### Exercise aim
Where a picture appears, omit it; repeat everything else in the records exactly.

### Recorded information
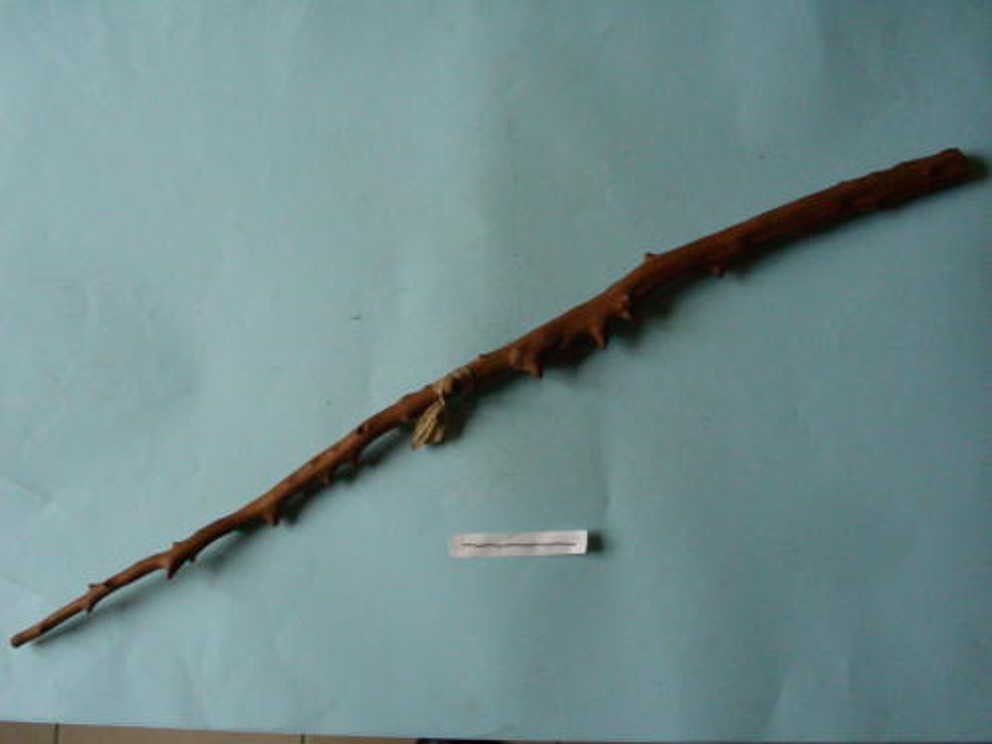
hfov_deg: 45.8
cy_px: 372
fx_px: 1175
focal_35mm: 41
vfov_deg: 35.1
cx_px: 496
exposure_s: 1/105
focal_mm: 6.8
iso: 400
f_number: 4
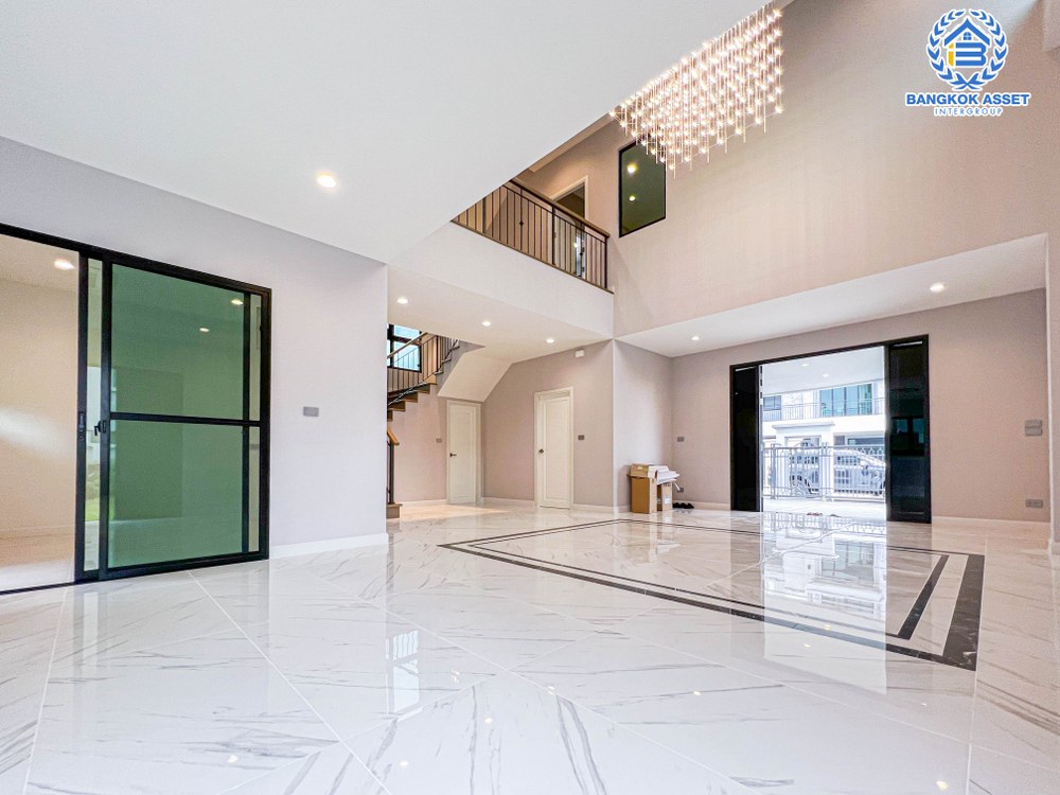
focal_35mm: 13
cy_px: 398
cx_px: 530
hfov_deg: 106.2
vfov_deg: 89.9
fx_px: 398
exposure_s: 1/100
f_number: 1.8
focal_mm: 1.57
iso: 160
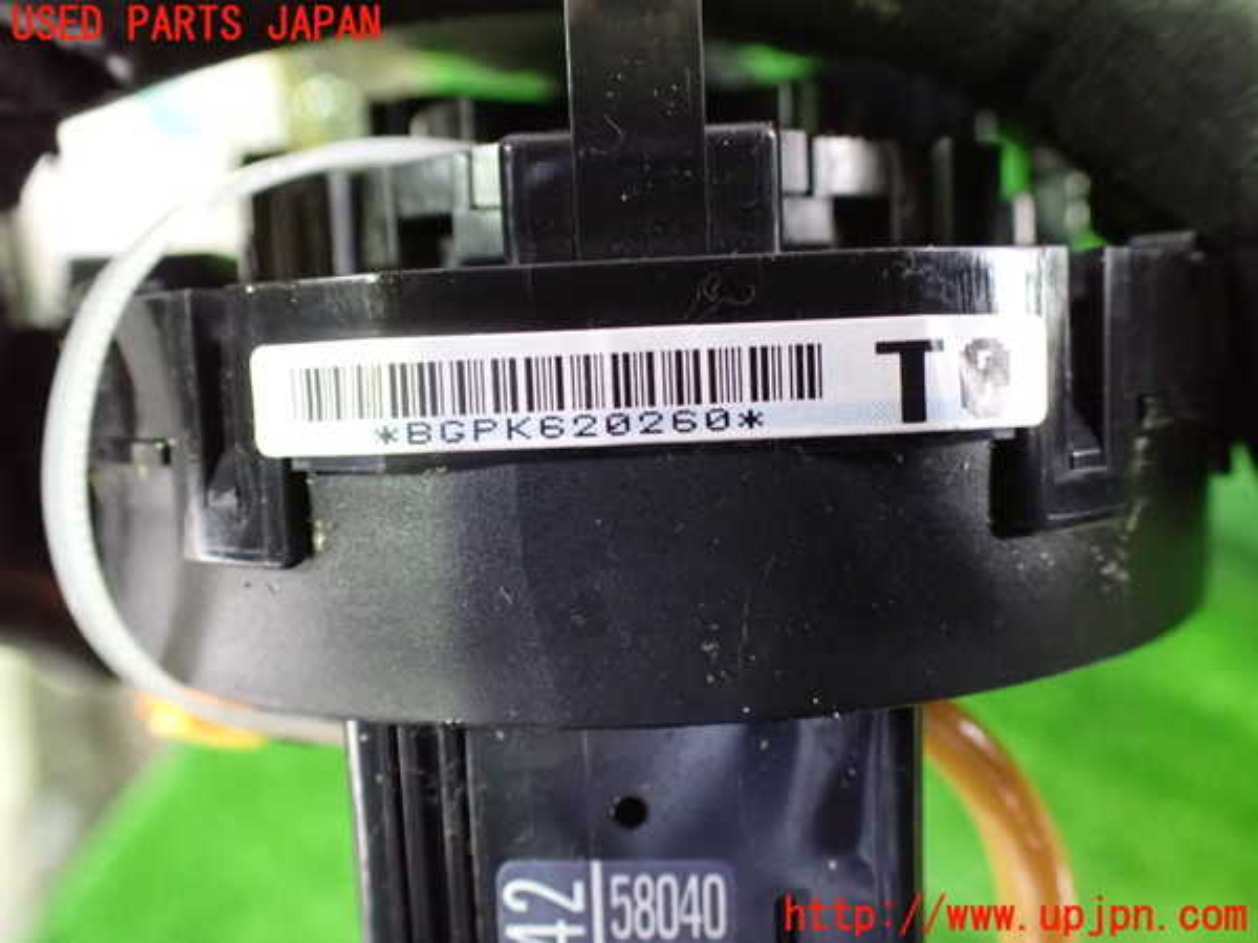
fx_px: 1090
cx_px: 629
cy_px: 472
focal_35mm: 30
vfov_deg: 46.8
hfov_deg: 60.0
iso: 1600
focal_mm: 5.4
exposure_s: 1/30
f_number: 2.3
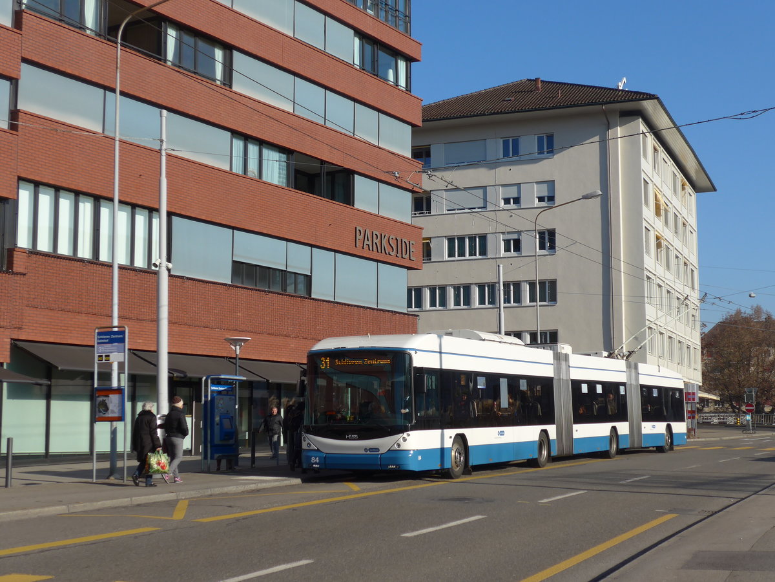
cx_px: 388
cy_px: 291
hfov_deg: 34.9
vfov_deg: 26.6
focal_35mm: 55
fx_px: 1231
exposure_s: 1/1300
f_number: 3.4
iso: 80
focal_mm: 11.3
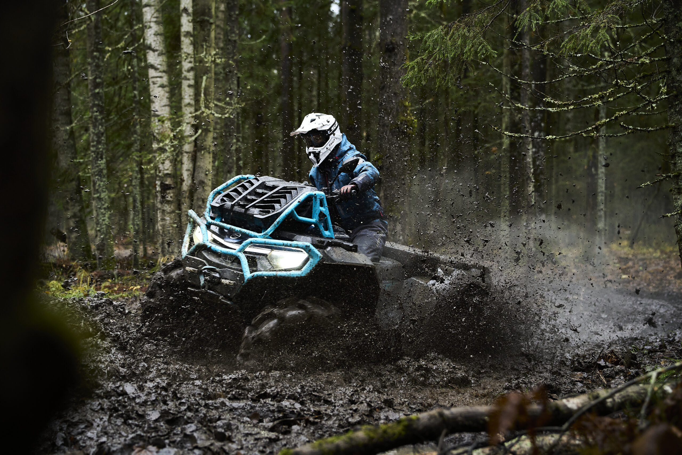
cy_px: 228
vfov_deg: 22.6
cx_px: 341
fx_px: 1137
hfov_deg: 33.4
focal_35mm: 60
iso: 2000
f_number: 2.8
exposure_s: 1/500
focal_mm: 60
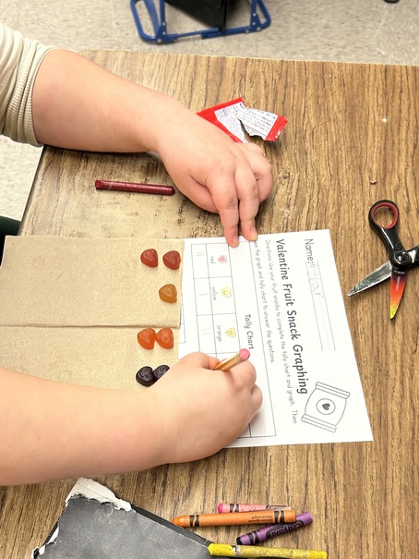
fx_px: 710
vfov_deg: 42.3
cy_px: 381
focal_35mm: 44
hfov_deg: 32.8
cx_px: 174
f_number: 1.5
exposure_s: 1/60
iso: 80
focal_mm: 5.7
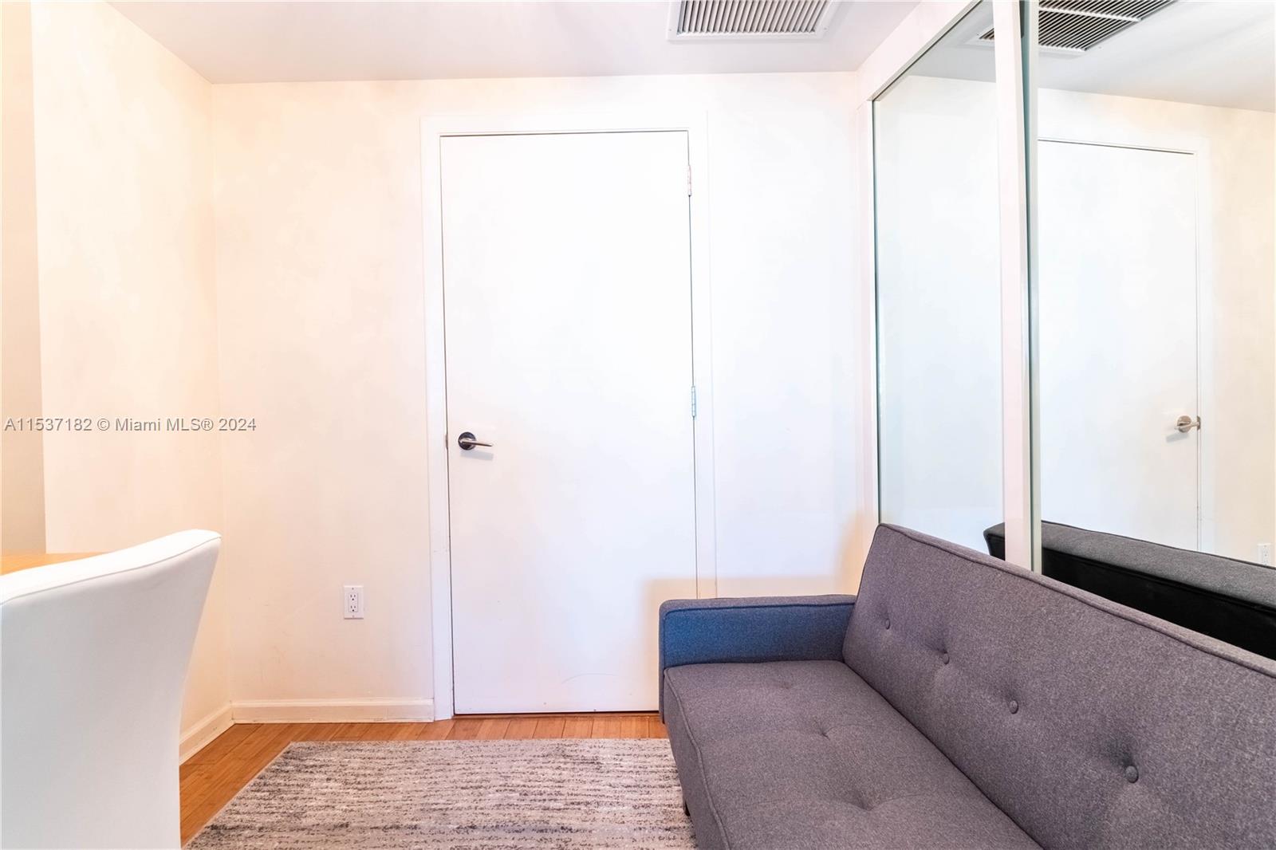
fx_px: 850
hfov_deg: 73.8
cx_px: 638
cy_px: 425
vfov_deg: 53.1
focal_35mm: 24
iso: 800
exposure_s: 1/250
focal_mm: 24
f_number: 8
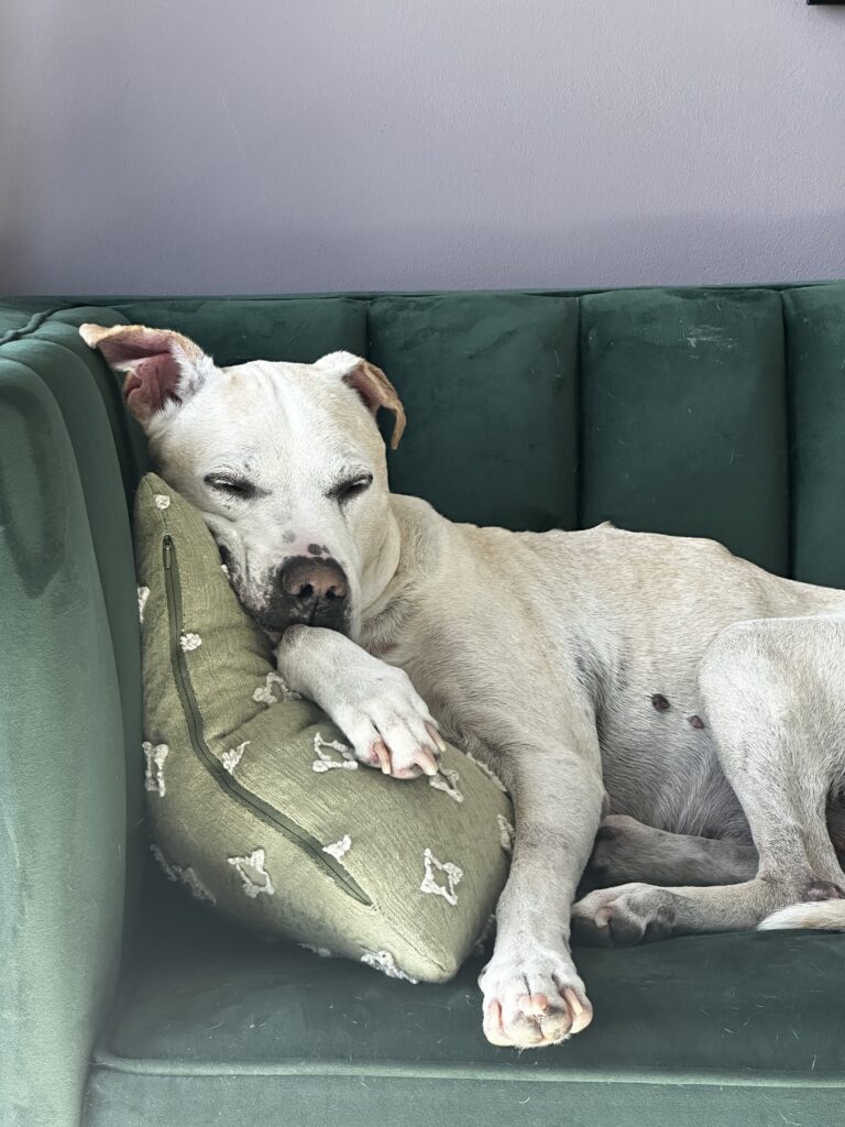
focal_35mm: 77
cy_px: 564
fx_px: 2506
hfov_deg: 19.1
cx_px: 422
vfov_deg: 25.3
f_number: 2.8
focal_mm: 9
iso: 125
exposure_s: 1/100
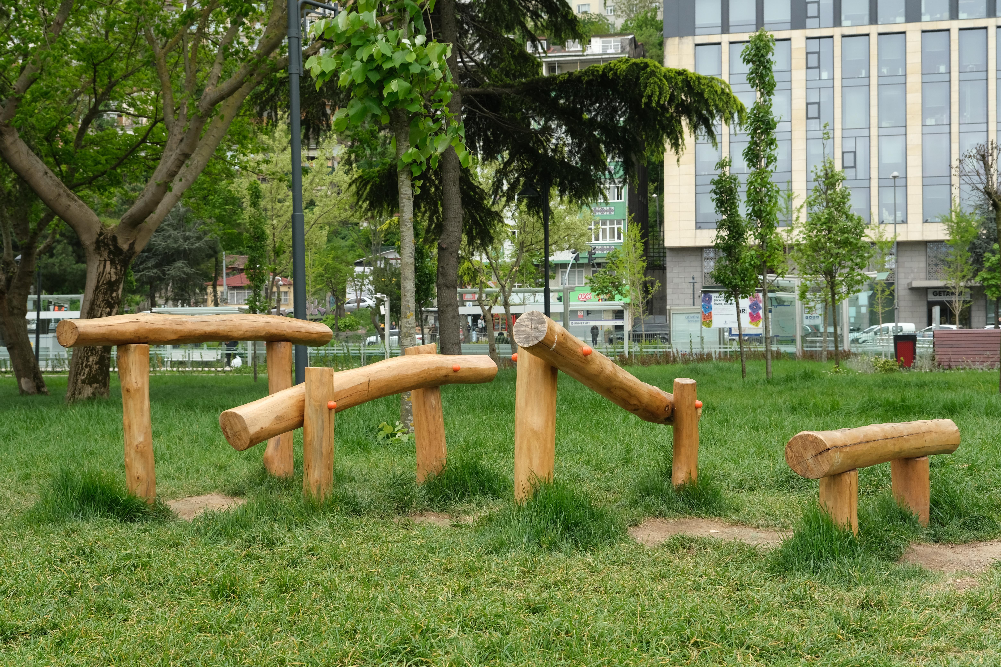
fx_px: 1140
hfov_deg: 47.4
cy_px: 334
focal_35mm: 41
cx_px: 500
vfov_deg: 32.6
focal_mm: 27.5
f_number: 8
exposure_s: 1/320
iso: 640
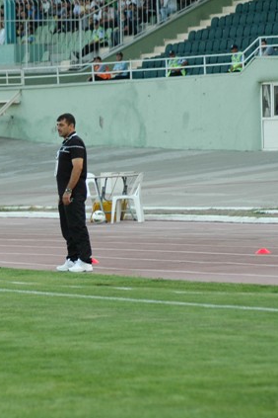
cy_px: 209
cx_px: 69
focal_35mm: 277
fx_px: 3208
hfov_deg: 5.0
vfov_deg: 7.4
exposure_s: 1/200
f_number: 5
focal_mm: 122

### Answer section
hfov_deg: 45.8
cy_px: 372
fx_px: 1175
focal_35mm: 41
vfov_deg: 35.1
cx_px: 496
exposure_s: 1/105
focal_mm: 6.8
iso: 400
f_number: 4
focal_35mm: 13
cy_px: 398
cx_px: 530
hfov_deg: 106.2
vfov_deg: 89.9
fx_px: 398
exposure_s: 1/100
f_number: 1.8
focal_mm: 1.57
iso: 160
fx_px: 1090
cx_px: 629
cy_px: 472
focal_35mm: 30
vfov_deg: 46.8
hfov_deg: 60.0
iso: 1600
focal_mm: 5.4
exposure_s: 1/30
f_number: 2.3
cx_px: 388
cy_px: 291
hfov_deg: 34.9
vfov_deg: 26.6
focal_35mm: 55
fx_px: 1231
exposure_s: 1/1300
f_number: 3.4
iso: 80
focal_mm: 11.3
cy_px: 228
vfov_deg: 22.6
cx_px: 341
fx_px: 1137
hfov_deg: 33.4
focal_35mm: 60
iso: 2000
f_number: 2.8
exposure_s: 1/500
focal_mm: 60
fx_px: 710
vfov_deg: 42.3
cy_px: 381
focal_35mm: 44
hfov_deg: 32.8
cx_px: 174
f_number: 1.5
exposure_s: 1/60
iso: 80
focal_mm: 5.7
fx_px: 850
hfov_deg: 73.8
cx_px: 638
cy_px: 425
vfov_deg: 53.1
focal_35mm: 24
iso: 800
exposure_s: 1/250
focal_mm: 24
f_number: 8
focal_35mm: 77
cy_px: 564
fx_px: 2506
hfov_deg: 19.1
cx_px: 422
vfov_deg: 25.3
f_number: 2.8
focal_mm: 9
iso: 125
exposure_s: 1/100
fx_px: 1140
hfov_deg: 47.4
cy_px: 334
focal_35mm: 41
cx_px: 500
vfov_deg: 32.6
focal_mm: 27.5
f_number: 8
exposure_s: 1/320
iso: 640
cy_px: 209
cx_px: 69
focal_35mm: 277
fx_px: 3208
hfov_deg: 5.0
vfov_deg: 7.4
exposure_s: 1/200
f_number: 5
focal_mm: 122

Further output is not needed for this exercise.